◆ **依据信息**
A. 逐字重打这篇题解中从"1. You must"开始、到"for a Node."结束的一段。
B. 判断下面三条说法是否符合这篇题解：(i) 解题思路中，第一次遍历时会把新旧两个list的元素浅拷贝分别存入两个数组；(ii) 示例1里，Node 2的random指针指向null；(iii) 代码的第二次遍历用list1.index找出random所指元素的下标。每条回答"是"或"否"，并逐字引用原文中起决定作用的语句。

◆ **原文展示**
【leetcode】138. Copy List with Random Pointer

题目如下：

A linked list is given such that each node contains an additional random pointer which could point to any node in the list or null.

Return a deep copy of the list.

Example 1:

Input:
{"$id":"1","next":{"$id":"2","next":null,"random":{"$ref":"2"},"val":2},"random":{"$ref":"2"},"val":1}

Explanation:
Node 1's value is 1, both of its next and random pointer points to Node 2.
Node 2's value is 2, its next pointer points to null and its random pointer points to itself.

Note:

1. You must return the copy of the given head as a reference to the cloned list.

解题思路：我的方法是先深拷贝list及其next，同时把新旧两个list的每个元素浅拷贝都存起来放到两个数组中；第二次再遍历旧的list，根据random找到对应item在数组中的下标，再把新的list中同一个item指向数组中对应的下标的元素即可。

代码如下：

"""
# Definition for a Node.
class Node(object):
    def __init__(self, val, next, random):
        self.val = val
        self.next = next
        self.random = random
"""
class Solution(object):
    def copyRandomList(self, head):
        """
        :type head: Node
        :rtype: Node
        """
        list1 = []
        list2 = []
        new_head = None
        current = None
        old_head = head
        while old_head is not None:
            if new_head == None:
                new_head = Node(old_head.val,None,None)
                current = new_head
            else:
                new_node = Node(old_head.val,None,None)
                current.next = new_node
                current = current.next
            list1.append(old_head)
            list2.append(current)
            old_head = old_head.next

        old_head = head
        current = new_head
        while old_head is not None:
            if old_head.random is not None:
                inx = list1.index(old_head.random)
                current.random = list2[inx]
            old_head = old_head.next
            current = current.next
        return new_head

◆ **数据摘录**
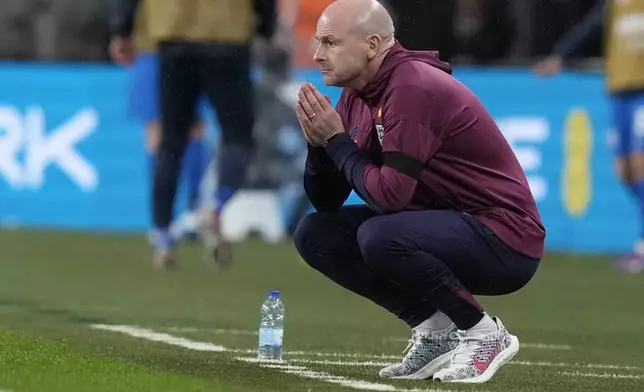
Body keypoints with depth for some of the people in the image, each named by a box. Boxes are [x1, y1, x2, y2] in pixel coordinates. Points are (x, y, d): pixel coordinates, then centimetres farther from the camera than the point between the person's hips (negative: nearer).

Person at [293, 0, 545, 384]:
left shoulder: (413, 89, -21)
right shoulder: (358, 95, 7)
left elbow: (390, 196, -26)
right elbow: (326, 202, 9)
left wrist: (337, 141, -14)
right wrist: (319, 143, -9)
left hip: (506, 244, -9)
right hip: (452, 229, 9)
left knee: (378, 237, -32)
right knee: (315, 234, 2)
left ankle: (484, 334, -11)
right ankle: (435, 331, 4)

◆ **参考答案**
A.
1. You must return the copy of the given head as a reference to the cloned list.

解题思路：我的方法是先深拷贝list及其next，同时把新旧两个list的每个元素浅拷贝都存起来放到两个数组中；第二次再遍历旧的list，根据random找到对应item在数组中的下标，再把新的list中同一个item指向数组中对应的下标的元素即可。

代码如下：

"""
# Definition for a Node.

B.
(i) 是。原文："同时把新旧两个list的每个元素浅拷贝都存起来放到两个数组中"
(ii) 否。原文："its random pointer points to itself."
(iii) 是。原文："inx = list1.index(old_head.random)"